Blick auf die Schweizerische Nationalbank, wo just die Pressekonferenz mit SNB-Präsident Thomas Jordan zur Aufhebung des Mindestkurses über die Bühne ging.

Die Schweizer Industrie hadert mit dem Entscheid der SNB

von Giorgio V. Müller / 16.01.2015

Vertreter der Industrie zeigen wenig Verständnis für die Aufhebung des Mindestkurses. Am meisten sind exportorientierte KMU betroffen, deren Kosten in Franken anfallen. Die Währungsverluste bei der Umrechnung werden jedoch alle spüren, schreibt NZZ-Wirtschaftsredakteur Giorgio V. Müller. 

Für die Industrievertreter kommt die Aufhebung des Euro-Mindestkurses nicht nur völlig überraschend, sondern sie wird auch von kaum jemandem befürwortet. Am schlimmsten trifft es kleine exportorientierte Unternehmen, die nicht die Möglichkeit haben, ihre Produktion in günstigere Währungsräume zu verlagern oder im Ausland Material und Halbwaren zuzukaufen. Der Direktor von Swissmechanic, Oliver Müller, spricht von einer „Katastrophe“.

Die Aktien der beiden Schweizer Uhrenhersteller Swatch Group und Richemont gehörten am Donnerstag zu denen, die am meisten unter Druck kamen. Das verwundert insofern nicht, als bei dieser Branche ein stärkerer Franken fast eins zu eins auf die Herstellungskosten durchschlägt. Während andere Industriezweige teilweise von verbilligten Importen von Vorprodukten profitieren, fertigt die Schweizer Uhrenindustrie fast ausschließlich im Inland.Gleichzeitig wird nur ein sehr kleiner Teil der Uhren in der Schweiz verkauft (rund fünf Prozent), und davon erst noch die meisten an Touristen. Entsprechend emotional fielen die Reaktionen aus der Branche aus: Für Swatch-Chef Nick Hayek ist der SNB-Entscheid ein „Tsunami, sowohl für die Exportindustrie wie auch für den Tourismus und schlussendlich für die ganze Schweiz“.

SNB solle Zinsen stärker senken

Kein Blatt vor den Mund nimmt auch Roland Abt, der Finanzchef des Schaffhauser Industriekonzerns Georg Fischer (GF). Es sei „kein Freudentag für den Werkplatz Schweiz“. Die Glaubwürdigkeit der SNB sei stark angekratzt, sagt er. Die Einführung von Negativzinsen sei an sich ein gutes Instrument, hingegen müssten sie viel höher angesetzt werden, um als flankierende Maßnahme Wirkung zu zeigen. „Was die SNB macht, sind homöopathische Dosen“, bemängelt Abt.

Die Folgen für GF sind aber bescheiden, denn die Firma versucht seit Jahren, ihre Währungsabhängigkeit zu reduzieren. Der GF-Finanzchef beziffert das Risiko auf nur noch 200 Millionen Franken oder fünf Prozent des Konzernumsatzes, 150 Millionen Franken davon gegenüber Dollarwährungen, die er ab und zu absichere, 50 Millionen Franken gegenüber dem Euro, der nie abgesichert werde. Ohne Euro-Untergrenze muss sich GF überlegen, „noch mehr im Euro-Raum einzukaufen und allenfalls noch mehr Schweizer Lieferanten durch solche im Ausland zu ersetzen“, erklärt Abt.

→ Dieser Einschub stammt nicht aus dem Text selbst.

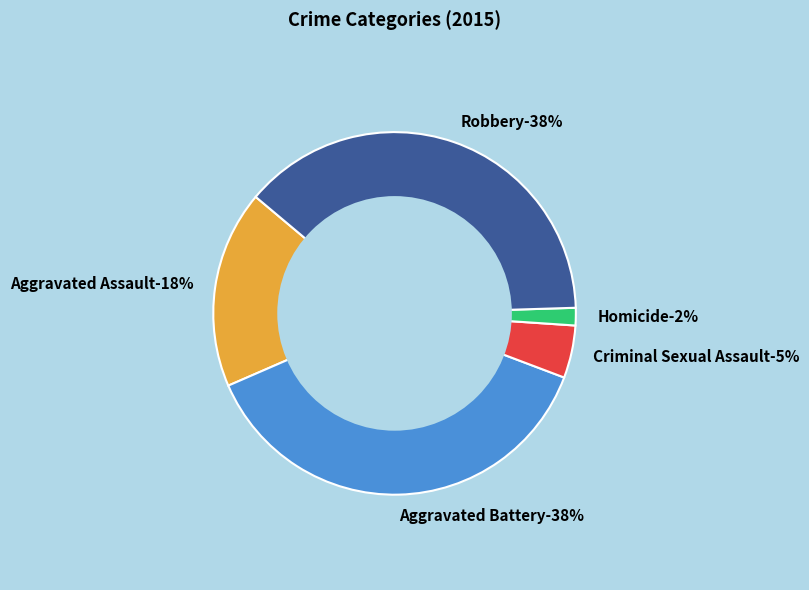

What is the ratio of the value at Robbery to the value at Aggravated Battery?

1.0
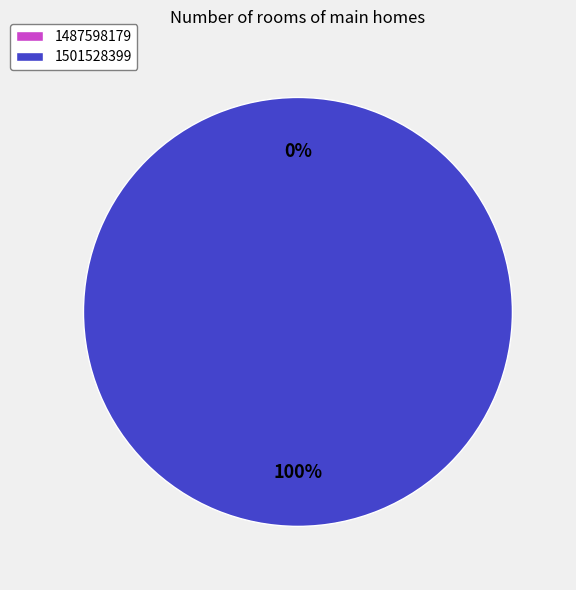

Count the number of slices in the pie.

2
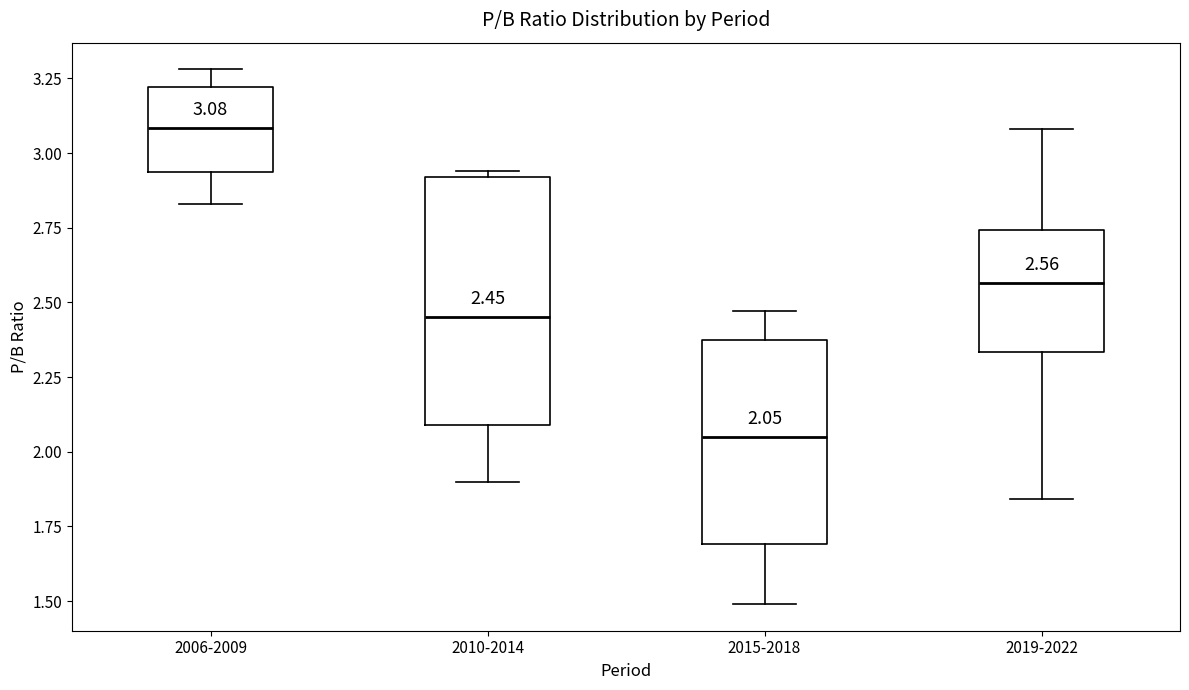

Which box has the lowest median line?

2015-2018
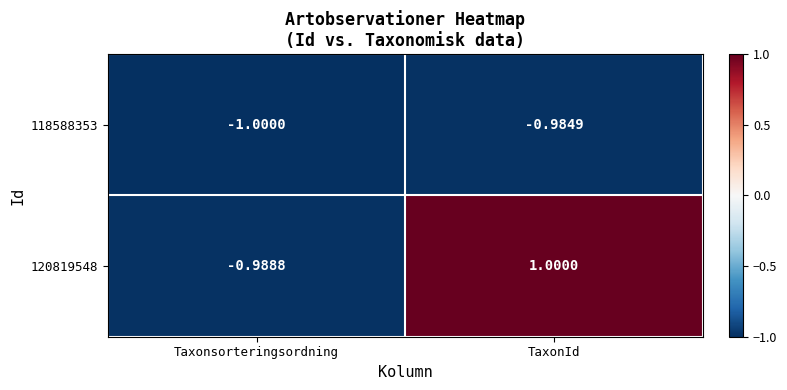

Which label corresponds to the smallest value in the chart?

Taxonsorteringsordning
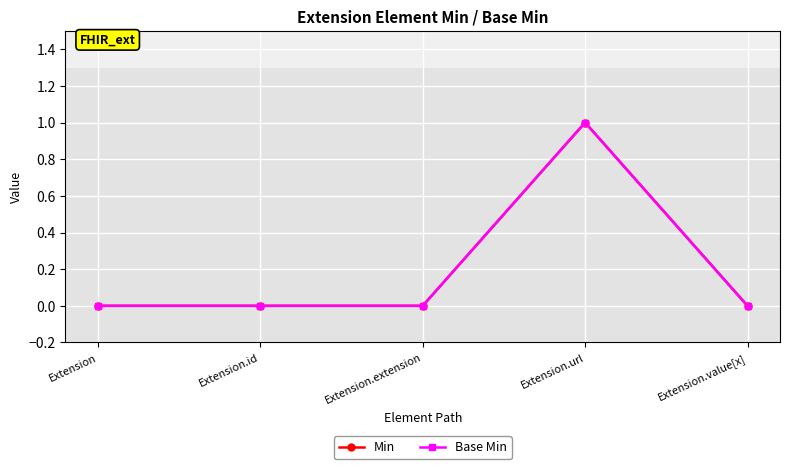

Reading left to right, what are all the values shown in this chart?

Min: 0	0	0	1	0
Base Min: 0	0	0	1	0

„Zum Glück sind wir keine Exporteure“, sagt Martin Zwyssig, der Finanzchef des Winterthurer Autozulieferers Autoneum. Weil nur eines der 45 Werke in der Schweiz stehe und vor Ort produziert werde, sei man weniger vom Wechselkurs abhängig. Nur zwei tschechische Fabriken, ein Werk in Polen und die beiden kanadischen Fabriken würden nicht in den Währungsraum verkaufen, in dem die Kosten anfielen. Sichtbar werden die Währungsverluste bei der Konsolidierung der Abschlüsse der Tochtergesellschaften: 2014 verlor Autoneum so 52 Mio. Franken.

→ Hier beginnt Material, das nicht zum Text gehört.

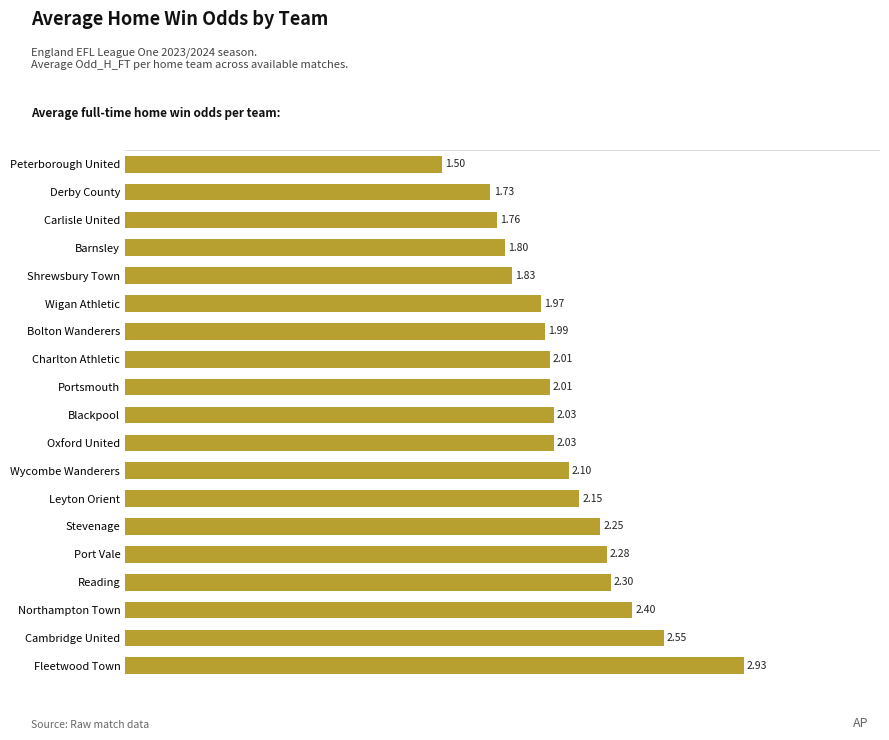

Approximately how many times larger is the value at Bolton Wanderers compared to Leyton Orient?

0.9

Laut Beat Malacarne, dem Finanzchef der auf Zutritts- und Sicherheitstechnologie ausgerichteten Kaba, tangiert die Aufgabe des Mindestkurses die Gruppe verhältnismäßig wenig, weil sie kein klassischer Exporteur in den Euro-Raum ist. Die Einnahmen würden weitestgehend mit den Ausgaben in den gleichen Währungen anfallen, es bestehe also eine „natürliche“ Währungsabsicherung.